== ITEMS

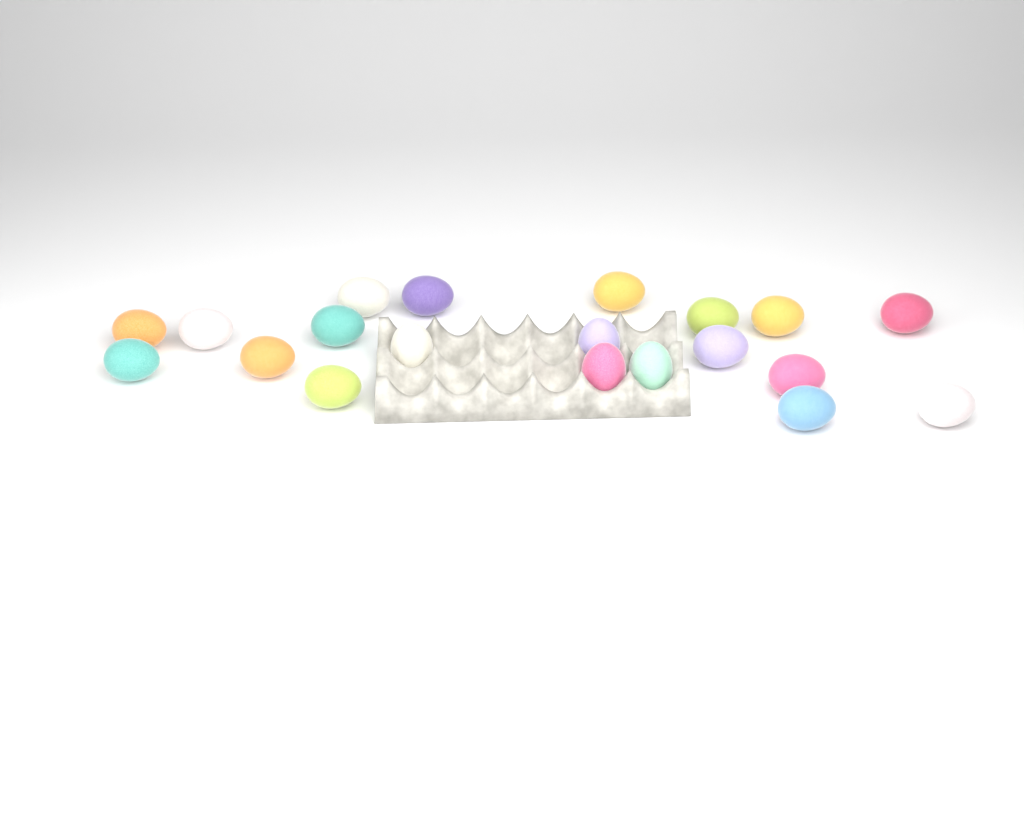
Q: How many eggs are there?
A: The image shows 20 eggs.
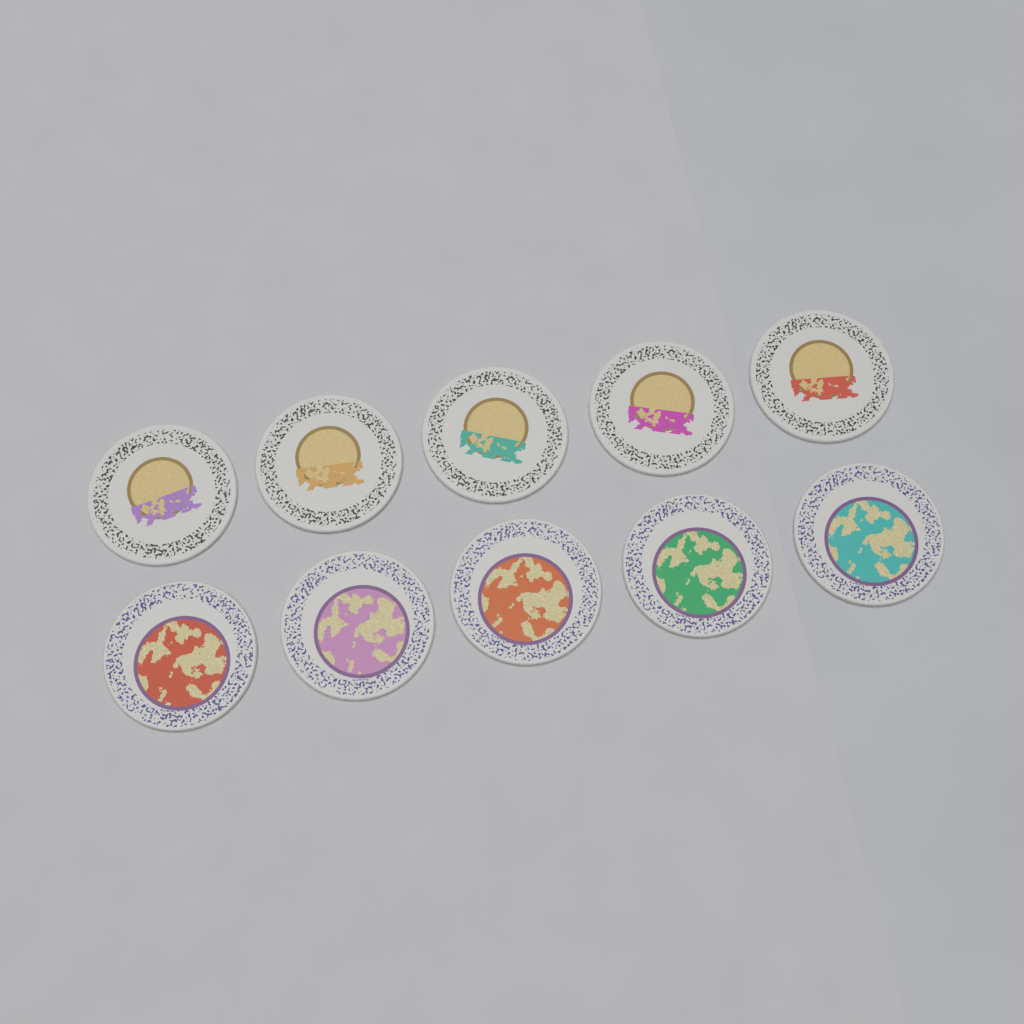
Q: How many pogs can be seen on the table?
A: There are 10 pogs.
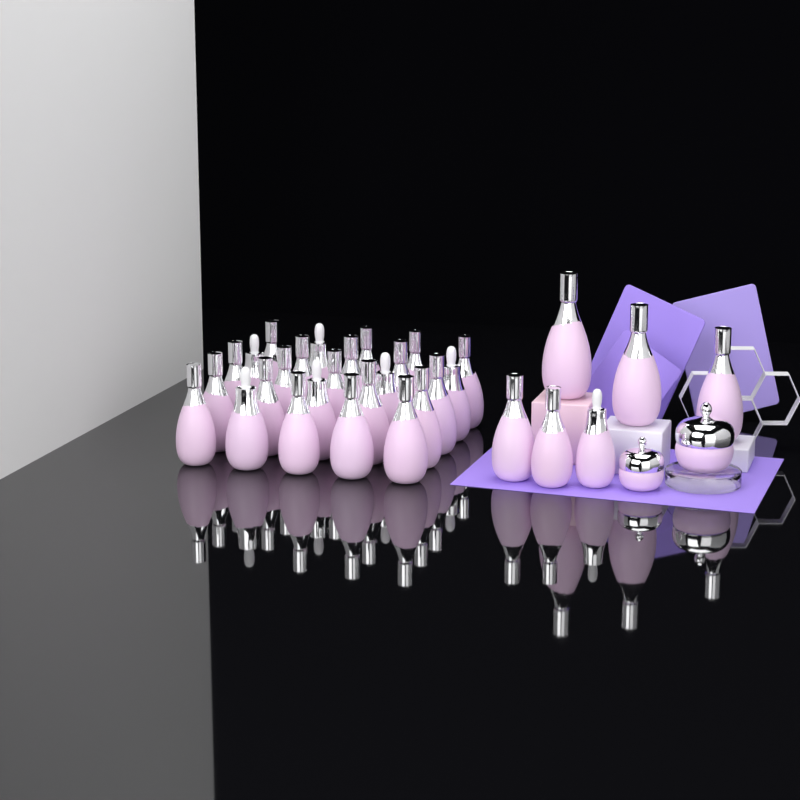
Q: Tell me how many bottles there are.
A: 31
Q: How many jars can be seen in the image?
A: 2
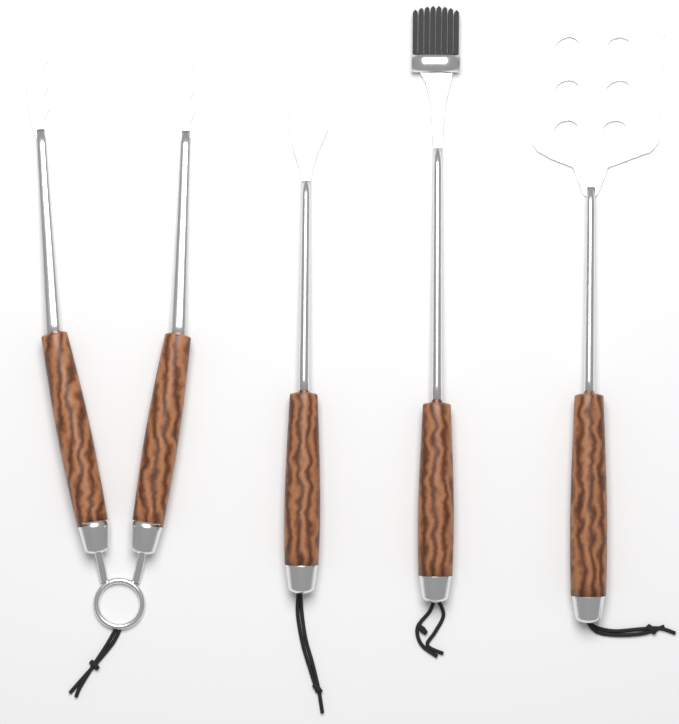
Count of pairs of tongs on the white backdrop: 1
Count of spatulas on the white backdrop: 1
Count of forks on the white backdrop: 1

====

- **WORK TO DO**: Replace "white backdrop" with "gray backdrop" in the part of the material that opens with the line containing "Count of spatulas on the white backdrop: 1" and closes at its end. Give back only that part, with nothing else changed.

- **OUTPUT BELOW**:
Count of spatulas on the gray backdrop: 1
Count of forks on the gray backdrop: 1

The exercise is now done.